Instructions for the task:
Would you please reproduce all the entries word for word, minus the pictures?

Record set:
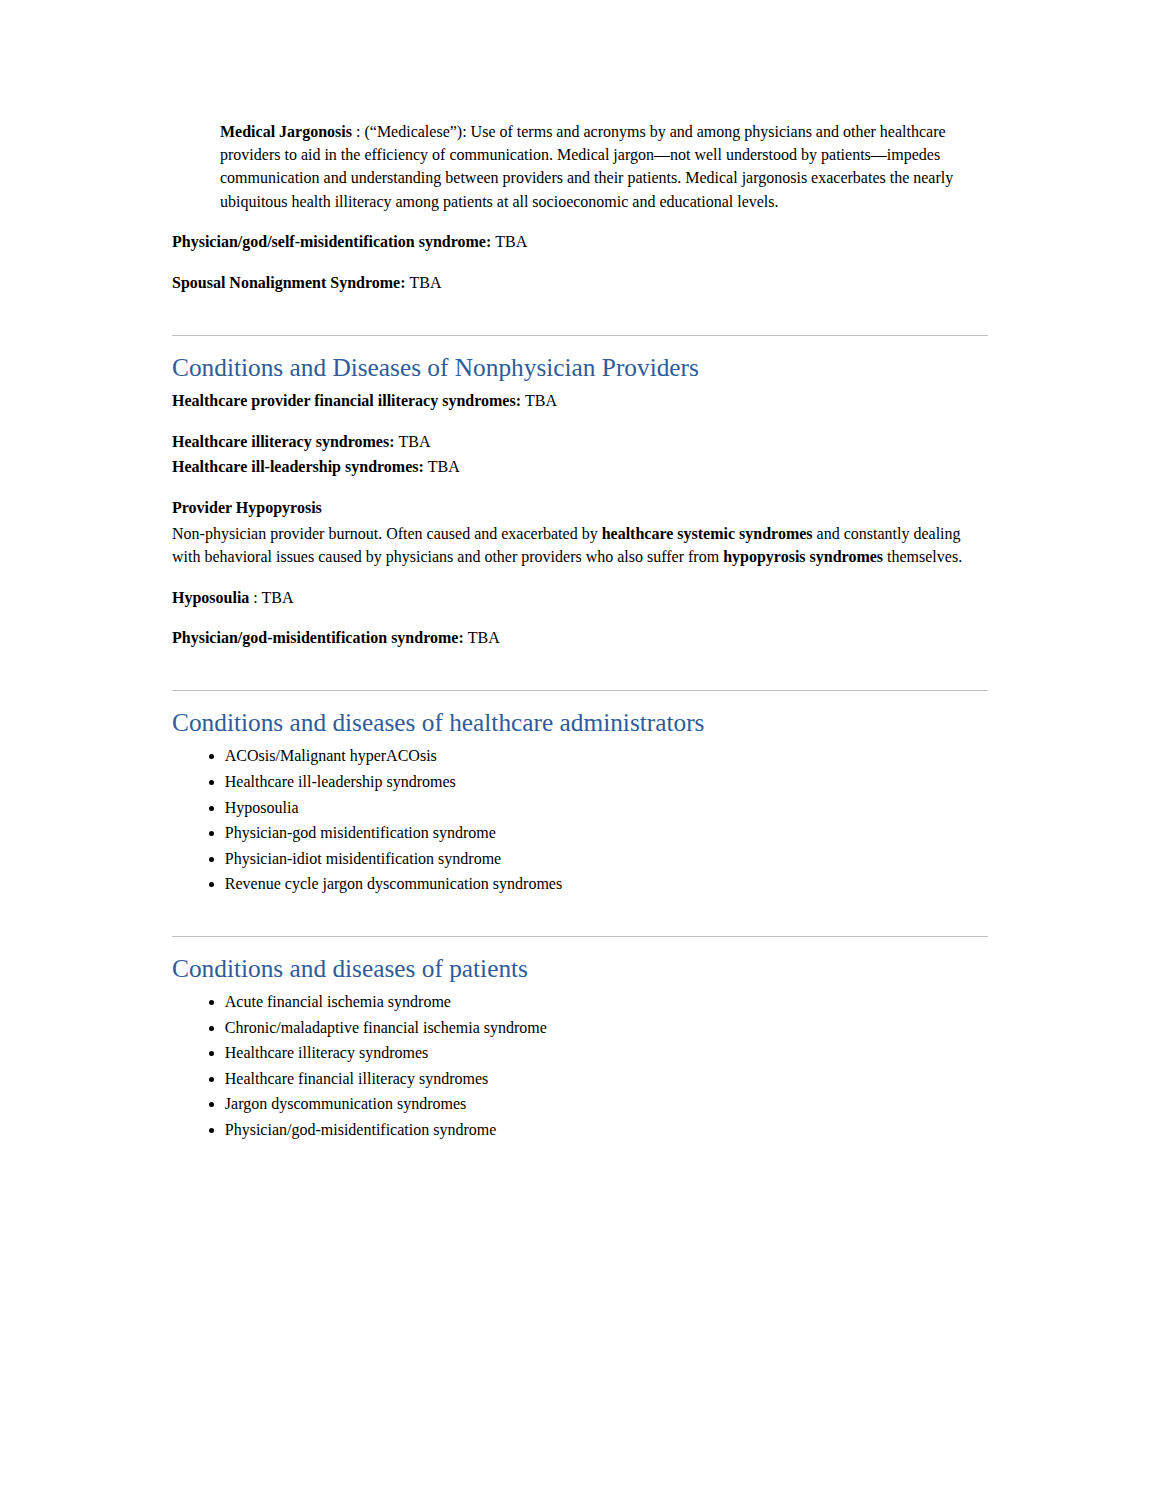Medical Jargonosis
: (“Medicalese”): Use of terms and acronyms by and among physicians and other healthcare providers to aid in the efficiency of communication. Medical jargon—not well understood by patients—impedes communication and understanding between providers and their patients. Medical jargonosis exacerbates the nearly ubiquitous health illiteracy among patients at all socioeconomic and educational levels.
Physician/god/self-misidentification syndrome:
TBA
Spousal Nonalignment Syndrome:
TBA
Conditions and Diseases of Nonphysician Providers
Healthcare provider financial illiteracy syndromes:
TBA
Healthcare illiteracy syndromes:
TBA
Healthcare ill-leadership syndromes:
TBA
Provider Hypopyrosis
Non-physician provider burnout. Often caused and exacerbated by healthcare systemic syndromes and constantly dealing with behavioral issues caused by physicians and other providers who also suffer from hypopyrosis syndromes themselves.
Hyposoulia
: TBA
Physician/god-misidentification syndrome:
TBA
Conditions and diseases of healthcare administrators
ACOsis/Malignant hyperACOsis
Healthcare ill-leadership syndromes
Hyposoulia
Physician-god misidentification syndrome
Physician-idiot misidentification syndrome
Revenue cycle jargon dyscommunication syndromes
Conditions and diseases of patients
Acute financial ischemia syndrome
Chronic/maladaptive financial ischemia syndrome
Healthcare illiteracy syndromes
Healthcare financial illiteracy syndromes
Jargon dyscommunication syndromes
Physician/god-misidentification syndrome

Task output:
Medical Jargonosis
: (“Medicalese”): Use of terms and acronyms by and among physicians and other healthcare providers to aid in the efficiency of communication. Medical jargon—not well understood by patients—impedes communication and understanding between providers and their patients. Medical jargonosis exacerbates the nearly ubiquitous health illiteracy among patients at all socioeconomic and educational levels.
Physician/god/self-misidentification syndrome:
TBA
Spousal Nonalignment Syndrome:
TBA
Conditions and Diseases of Nonphysician Providers
Healthcare provider financial illiteracy syndromes:
TBA
Healthcare illiteracy syndromes:
TBA
Healthcare ill-leadership syndromes:
TBA
Provider Hypopyrosis
Non-physician provider burnout. Often caused and exacerbated by healthcare systemic syndromes and constantly dealing with behavioral issues caused by physicians and other providers who also suffer from hypopyrosis syndromes themselves.
Hyposoulia
: TBA
Physician/god-misidentification syndrome:
TBA
Conditions and diseases of healthcare administrators
ACOsis/Malignant hyperACOsis
Healthcare ill-leadership syndromes
Hyposoulia
Physician-god misidentification syndrome
Physician-idiot misidentification syndrome
Revenue cycle jargon dyscommunication syndromes
Conditions and diseases of patients
Acute financial ischemia syndrome
Chronic/maladaptive financial ischemia syndrome
Healthcare illiteracy syndromes
Healthcare financial illiteracy syndromes
Jargon dyscommunication syndromes
Physician/god-misidentification syndrome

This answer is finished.